With S/4HANA the complete group picture at the push of a button
Future-proof processes in accounting, controlling and reporting are elementary for global players. The international glass technology specialist Schott AG is switching from the old SAP environment to the new, digital S/4HANA world. Processes are being digitised and system-supported, forward-looking analyses are becoming possible – in all countries and companies worldwide.
From a management perspective, logistical and financial questions always arise: At which location can a product be produced most cheaply? Where do I have the shortest transport routes? Does the initial cost and price calculation fit?

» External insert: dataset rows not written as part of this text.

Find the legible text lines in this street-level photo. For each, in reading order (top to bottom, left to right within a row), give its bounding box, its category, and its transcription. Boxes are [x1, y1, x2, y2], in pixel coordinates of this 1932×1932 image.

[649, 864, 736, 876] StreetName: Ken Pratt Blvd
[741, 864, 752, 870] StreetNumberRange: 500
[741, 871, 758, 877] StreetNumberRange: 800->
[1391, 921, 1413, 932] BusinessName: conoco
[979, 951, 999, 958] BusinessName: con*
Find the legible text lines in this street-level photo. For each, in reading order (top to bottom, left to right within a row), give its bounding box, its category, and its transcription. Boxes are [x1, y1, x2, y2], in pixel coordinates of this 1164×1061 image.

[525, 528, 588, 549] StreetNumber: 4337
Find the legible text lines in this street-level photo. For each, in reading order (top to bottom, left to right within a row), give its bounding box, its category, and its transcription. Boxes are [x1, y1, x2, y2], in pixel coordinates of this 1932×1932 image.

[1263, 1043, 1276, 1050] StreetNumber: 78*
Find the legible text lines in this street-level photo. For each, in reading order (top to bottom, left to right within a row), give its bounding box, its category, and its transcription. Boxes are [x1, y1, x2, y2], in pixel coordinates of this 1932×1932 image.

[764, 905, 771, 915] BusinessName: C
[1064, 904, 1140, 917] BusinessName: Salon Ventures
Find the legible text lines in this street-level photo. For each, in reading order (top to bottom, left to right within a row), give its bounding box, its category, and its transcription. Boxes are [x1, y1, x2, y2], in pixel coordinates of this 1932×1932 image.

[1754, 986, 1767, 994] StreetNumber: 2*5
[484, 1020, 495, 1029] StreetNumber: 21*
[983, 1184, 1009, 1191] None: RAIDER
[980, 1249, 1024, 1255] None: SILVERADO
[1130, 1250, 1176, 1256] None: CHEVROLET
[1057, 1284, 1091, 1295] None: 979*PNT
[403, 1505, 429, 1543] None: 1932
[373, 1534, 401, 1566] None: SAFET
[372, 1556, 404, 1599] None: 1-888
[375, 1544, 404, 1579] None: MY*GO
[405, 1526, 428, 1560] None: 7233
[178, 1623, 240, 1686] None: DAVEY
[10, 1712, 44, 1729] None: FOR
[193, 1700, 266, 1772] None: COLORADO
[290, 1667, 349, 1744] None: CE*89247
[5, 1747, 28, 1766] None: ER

These are precisely the questions Schott asked itself. The Mainz-based company with a 135-year history generates global sales of 2.2 billion euros and has 16,200 employees.
A global controlling area
Change management is at the heart of these projects. At Schott, there are 80 companies that have to be converted. There are 270 finance employees in the group who need to be picked up as part of the change management. Then there are the stakeholders in the group who use the processes or sub-processes or draw information from the business processes.
Schott’s existing ONE Finance system has uniform standards, processes, data bases and a uniform organisational structure based on the current SAP ECC system. The company-wide control results both on the controlling and on the accounting side. With the help of S/4HANA, this is to be further developed in the coming years. In this way, Schott will achieve comprehensive reporting based on optimised data structures. This means: a global controlling area, a fiscal year variant and a detailed specification of the functional areas.
S/4HANA accelerates business processes
“ONE Finance offers us the opportunity to make our system more granular, more concise, more flexible and faster in order to be able to react much better to market situations,” explains CFO Jens Schulte.
As a development plan, S/4HANA establishes a whole series of guard rails that will shape the integrated system of the entire company over a period of 20 or more years. “We expect a whole range of benefits that will take us forward, whether that’s faster or better decisions in our day-to-day business. S/4HANA is a big investment that our group is making as part of the system evolution. It involves a lot of resources. We wanted to get as much out of it as possible for our business,” says Schulte. Therefore, the changeover to S/4HANA as a technological upgrade (brownfield) alone would not be enough for Schott.